Cooper’s Ark


I was looking for evidence of service in the War of 1812 by Erastus Cleaveland (1771-1858) and turned up this history of Oswego County, New York, at the much-loved Internet Archive. The mention of Col. Cleaveland was brief, but the chapter had this illuminating story:

“The only other event of 1813 which need be narrated at any length partook somewhat of the ludicrous order. William Cooper, a brother of Fenimore Cooper, was a rather eccentric genius, who then made his home about Oswego. He undertook to build a floating battery, which was to be taken to Sackett’s Harbor, and used to defend that post from the British. Full of faith, Cooper went to work at his own expense, the government agreeing to pay him sixteen thousand dollars for the battery when it should be completed and had proved actually capable of of being floated to Sackett’s Harbor. It was nearly square, about sixty feet across, and rose some four or five feet out of the water. It was made of large logs hewed partially square, and Mr. E. W. Clarke describes it as looking like a big, low, half-submerged log house.

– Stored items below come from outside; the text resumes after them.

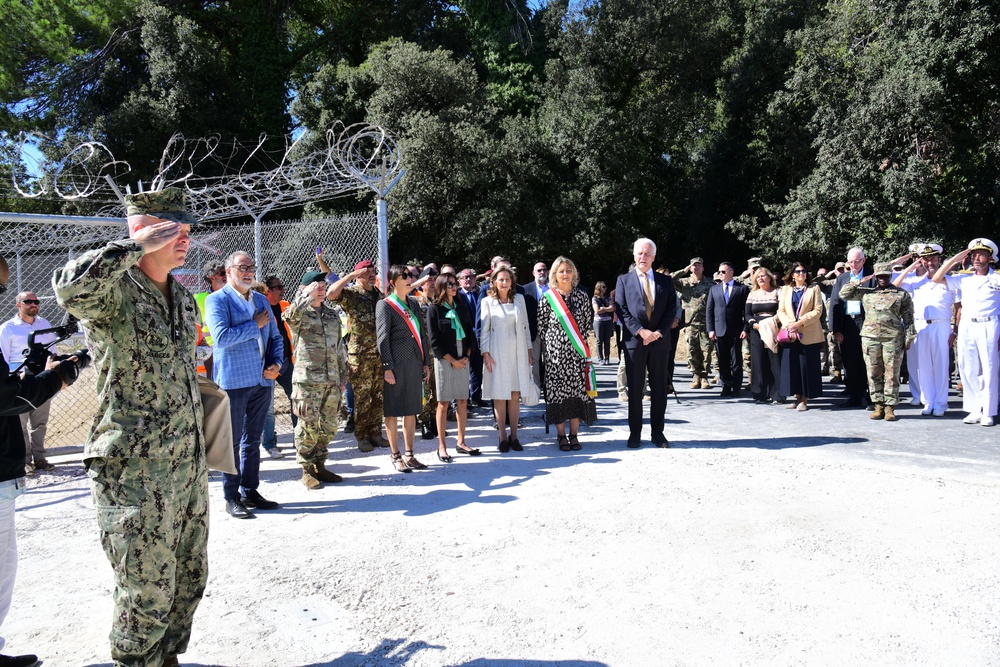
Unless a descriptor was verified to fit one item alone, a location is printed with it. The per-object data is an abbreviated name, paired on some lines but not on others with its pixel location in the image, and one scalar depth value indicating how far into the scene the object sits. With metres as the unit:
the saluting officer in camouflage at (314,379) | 6.26
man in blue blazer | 5.50
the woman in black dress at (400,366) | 6.65
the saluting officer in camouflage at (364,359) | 7.69
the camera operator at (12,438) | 3.00
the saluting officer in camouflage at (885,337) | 8.65
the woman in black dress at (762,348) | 10.29
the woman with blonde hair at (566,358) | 7.55
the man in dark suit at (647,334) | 7.42
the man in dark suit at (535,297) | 8.96
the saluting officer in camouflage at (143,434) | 2.79
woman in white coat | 7.47
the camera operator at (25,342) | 6.93
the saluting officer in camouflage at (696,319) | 11.95
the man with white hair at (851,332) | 9.62
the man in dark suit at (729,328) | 11.08
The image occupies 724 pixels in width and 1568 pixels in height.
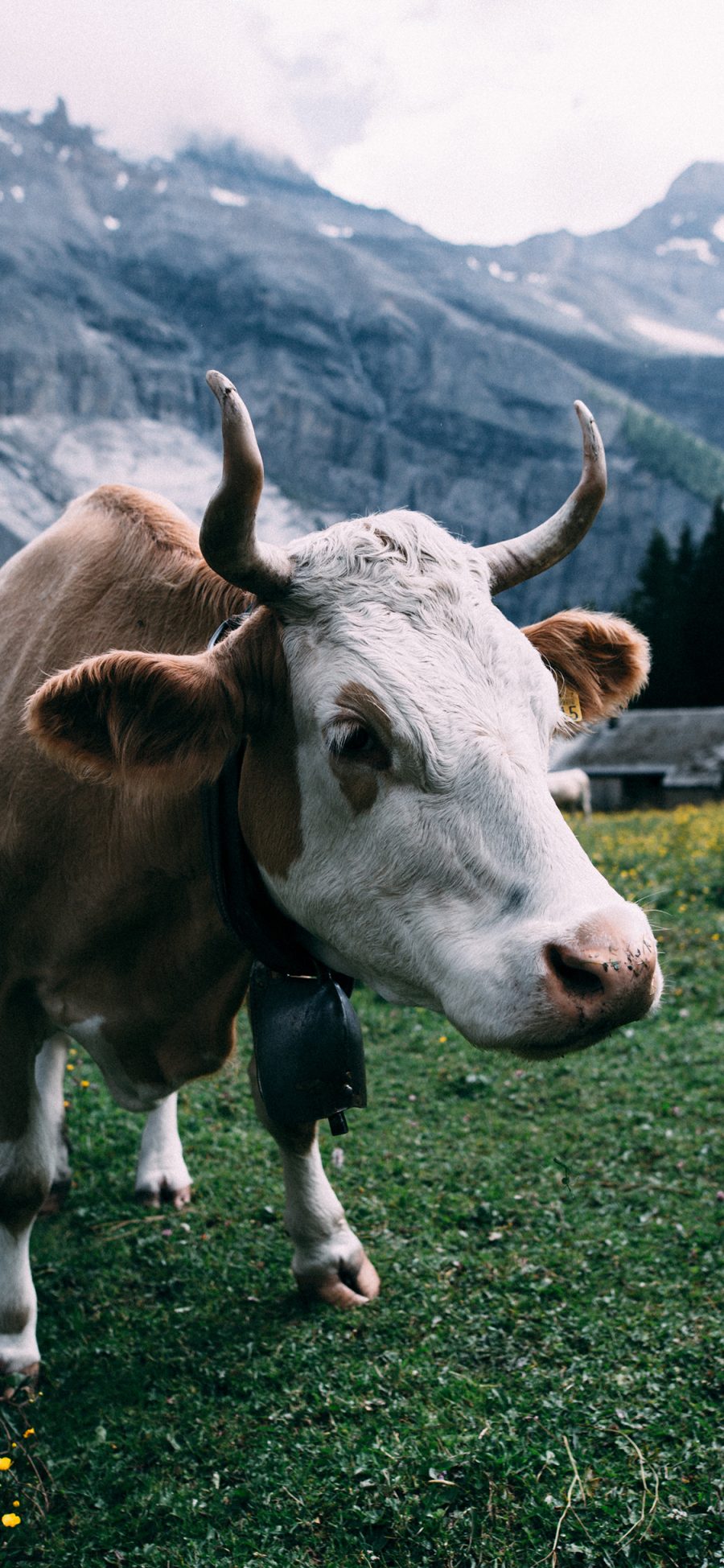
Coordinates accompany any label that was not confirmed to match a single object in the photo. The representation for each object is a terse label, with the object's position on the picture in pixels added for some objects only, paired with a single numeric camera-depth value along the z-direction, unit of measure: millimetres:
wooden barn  43312
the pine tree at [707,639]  54219
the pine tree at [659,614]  55281
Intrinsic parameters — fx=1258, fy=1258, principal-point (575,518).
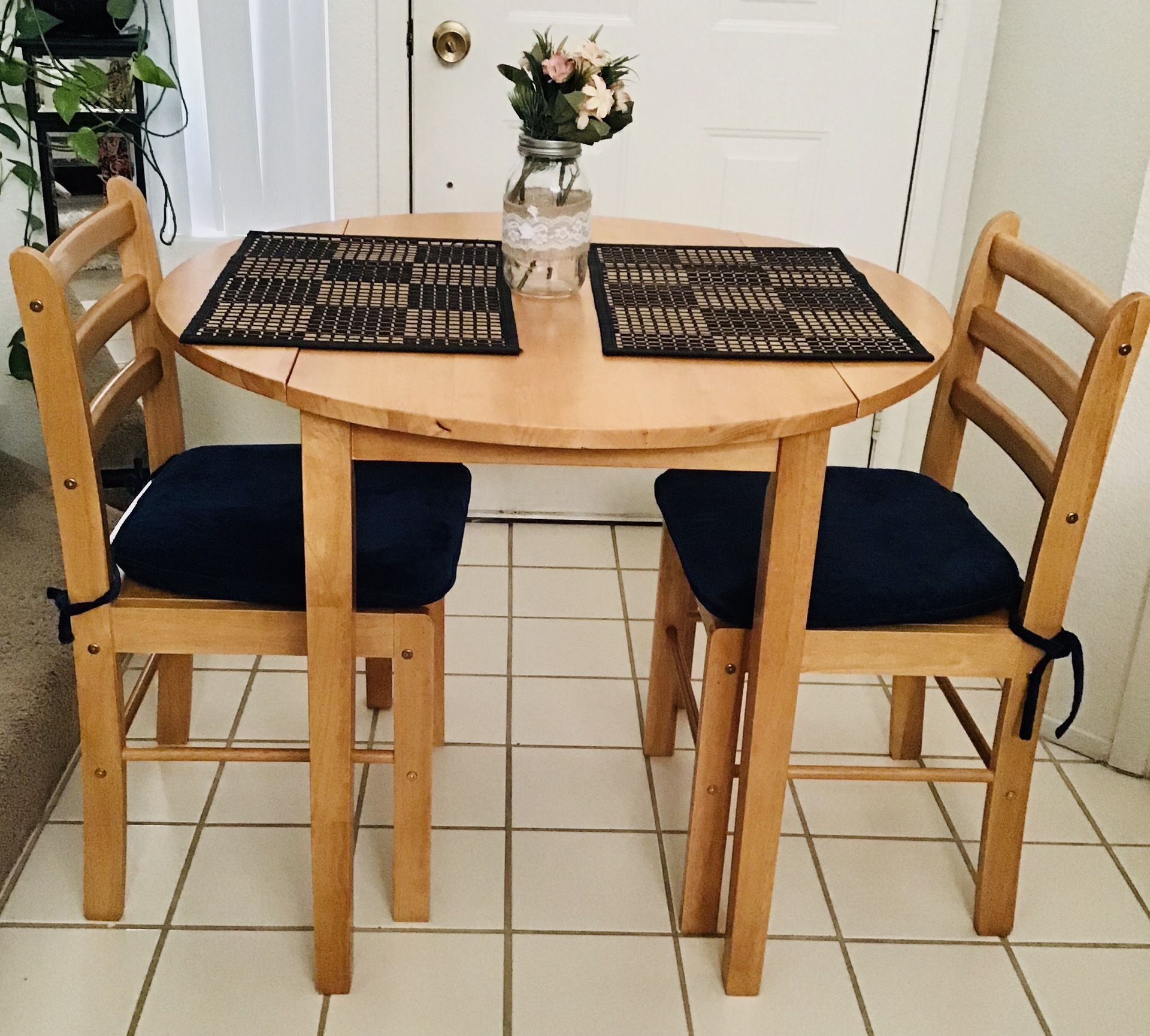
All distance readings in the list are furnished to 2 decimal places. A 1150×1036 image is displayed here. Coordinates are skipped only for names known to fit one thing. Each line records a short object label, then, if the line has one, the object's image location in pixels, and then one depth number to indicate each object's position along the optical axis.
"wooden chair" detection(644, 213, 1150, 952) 1.46
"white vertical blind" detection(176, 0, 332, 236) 2.50
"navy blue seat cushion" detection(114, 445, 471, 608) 1.55
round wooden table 1.32
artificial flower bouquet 1.52
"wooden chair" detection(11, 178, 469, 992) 1.41
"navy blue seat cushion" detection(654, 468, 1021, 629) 1.55
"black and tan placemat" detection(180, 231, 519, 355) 1.48
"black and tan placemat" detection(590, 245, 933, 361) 1.52
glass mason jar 1.60
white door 2.48
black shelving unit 2.39
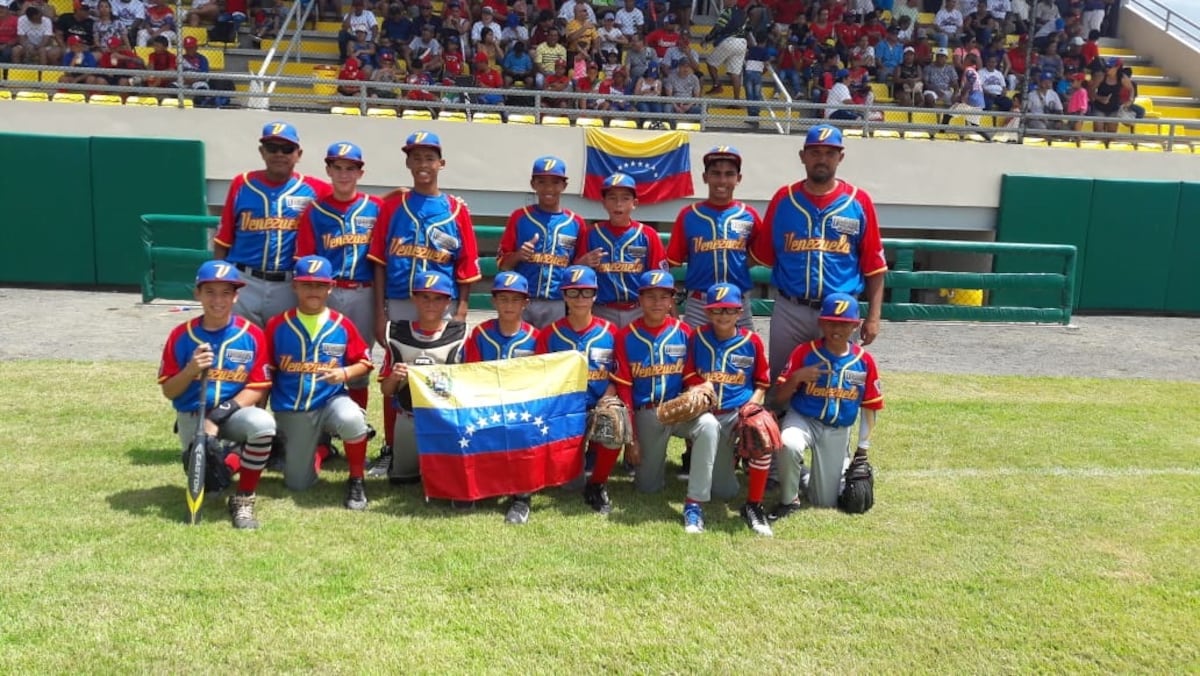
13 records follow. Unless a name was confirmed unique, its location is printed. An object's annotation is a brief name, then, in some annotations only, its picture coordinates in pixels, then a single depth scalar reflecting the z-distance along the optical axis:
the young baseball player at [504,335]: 6.07
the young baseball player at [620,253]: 6.54
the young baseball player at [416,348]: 6.07
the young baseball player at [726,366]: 6.01
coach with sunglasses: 6.34
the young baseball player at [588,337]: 6.04
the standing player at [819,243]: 6.28
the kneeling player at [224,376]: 5.54
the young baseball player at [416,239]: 6.30
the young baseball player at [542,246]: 6.59
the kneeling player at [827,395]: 6.02
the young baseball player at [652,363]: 6.11
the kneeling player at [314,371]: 5.85
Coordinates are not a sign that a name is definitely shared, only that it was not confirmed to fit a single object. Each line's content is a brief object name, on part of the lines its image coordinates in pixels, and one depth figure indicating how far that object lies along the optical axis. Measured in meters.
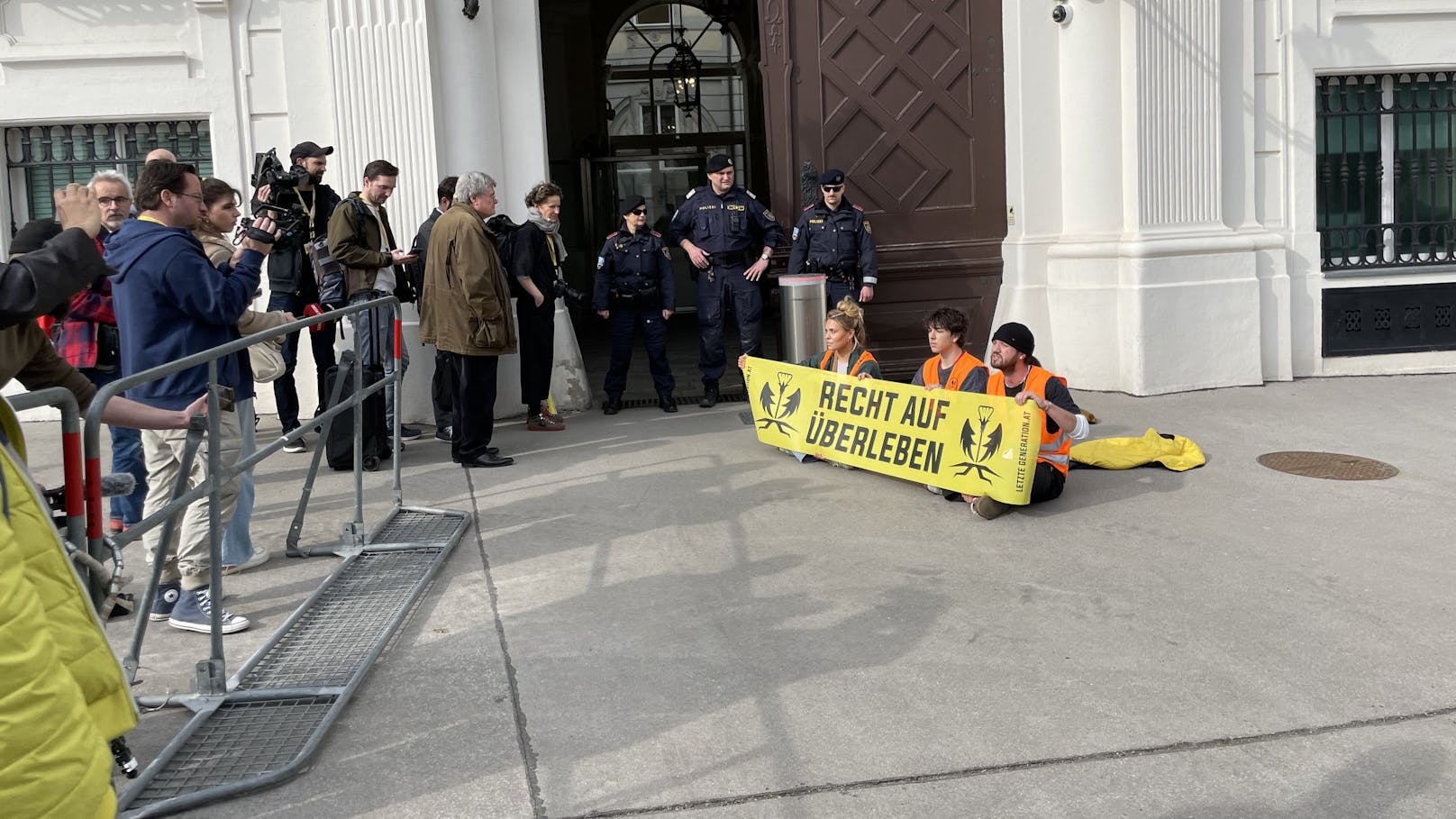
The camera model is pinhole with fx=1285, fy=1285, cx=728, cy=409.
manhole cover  7.34
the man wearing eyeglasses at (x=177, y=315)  5.11
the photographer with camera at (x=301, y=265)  8.34
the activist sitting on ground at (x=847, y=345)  8.00
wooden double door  10.47
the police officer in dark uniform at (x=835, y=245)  9.96
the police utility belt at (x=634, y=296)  10.20
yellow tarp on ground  7.64
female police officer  10.22
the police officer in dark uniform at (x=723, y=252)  10.18
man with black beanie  6.78
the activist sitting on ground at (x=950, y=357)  7.29
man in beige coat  7.98
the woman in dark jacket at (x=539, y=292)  9.38
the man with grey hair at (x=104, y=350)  6.11
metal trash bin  9.69
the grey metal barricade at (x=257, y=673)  3.73
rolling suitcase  8.24
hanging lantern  18.50
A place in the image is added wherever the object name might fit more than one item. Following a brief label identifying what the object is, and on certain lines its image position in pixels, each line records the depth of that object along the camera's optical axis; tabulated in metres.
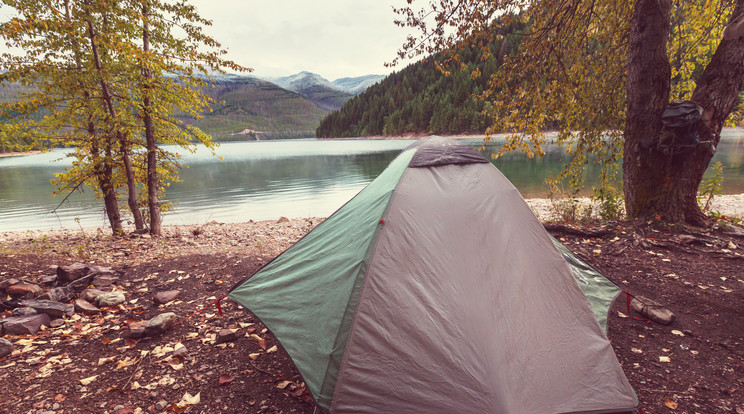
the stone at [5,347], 3.48
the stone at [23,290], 4.64
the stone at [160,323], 3.95
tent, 2.40
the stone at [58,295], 4.64
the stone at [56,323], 4.14
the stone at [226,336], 3.85
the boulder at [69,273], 5.13
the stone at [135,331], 3.90
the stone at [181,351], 3.56
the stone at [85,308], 4.47
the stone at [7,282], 4.70
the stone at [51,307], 4.30
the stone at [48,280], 5.08
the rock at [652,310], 3.69
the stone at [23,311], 4.19
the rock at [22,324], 3.88
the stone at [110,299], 4.70
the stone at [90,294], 4.76
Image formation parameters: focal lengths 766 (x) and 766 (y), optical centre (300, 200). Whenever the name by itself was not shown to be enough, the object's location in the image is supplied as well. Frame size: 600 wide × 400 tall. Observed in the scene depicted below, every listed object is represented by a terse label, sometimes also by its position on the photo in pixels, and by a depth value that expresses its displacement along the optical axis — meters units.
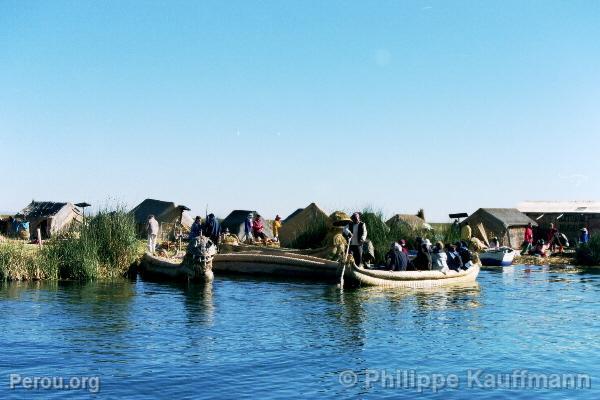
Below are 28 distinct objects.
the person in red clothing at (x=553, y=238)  44.97
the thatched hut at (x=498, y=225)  47.00
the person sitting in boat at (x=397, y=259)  25.70
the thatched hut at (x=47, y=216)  41.28
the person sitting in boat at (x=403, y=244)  27.09
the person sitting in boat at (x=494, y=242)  44.59
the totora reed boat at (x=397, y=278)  24.38
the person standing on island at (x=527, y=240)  44.87
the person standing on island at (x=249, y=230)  37.36
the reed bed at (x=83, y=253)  25.61
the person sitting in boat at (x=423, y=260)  26.53
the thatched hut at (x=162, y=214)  42.94
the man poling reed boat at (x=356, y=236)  25.12
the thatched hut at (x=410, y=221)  43.56
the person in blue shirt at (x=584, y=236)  44.10
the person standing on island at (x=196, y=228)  27.59
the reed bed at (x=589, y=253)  40.69
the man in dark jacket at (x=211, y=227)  28.97
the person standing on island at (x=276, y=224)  42.31
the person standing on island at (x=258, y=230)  39.59
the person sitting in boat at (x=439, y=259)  26.42
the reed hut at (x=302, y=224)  36.94
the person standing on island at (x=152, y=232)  30.77
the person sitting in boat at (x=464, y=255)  29.05
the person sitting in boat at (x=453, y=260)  27.52
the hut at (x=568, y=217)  50.41
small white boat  39.06
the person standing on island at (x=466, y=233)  44.22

“Whatever name the inventor might have given it, nobody else called it anything but “Cooper’s Ark.” There was a mast in the middle, and when the things was done Cooper placed it in charge of a Captain Gould, who boldly spread a large sail, and with a few men started for Sackett’s Harbor. The guns were to be put on board at the latter place. The ark had gone but a short distance (being somewhere off New Haven, as near as we can learn) when the wind rose slightly; the log craft became unmanageable, and soon went to pieces. Fortunately, all the men escaped to shore without serious injury. Cooper had used up his means on this curious contrivance, and his loss, together with the ridicule to which he had subjected himself, soon caused him to leave this part of the country.”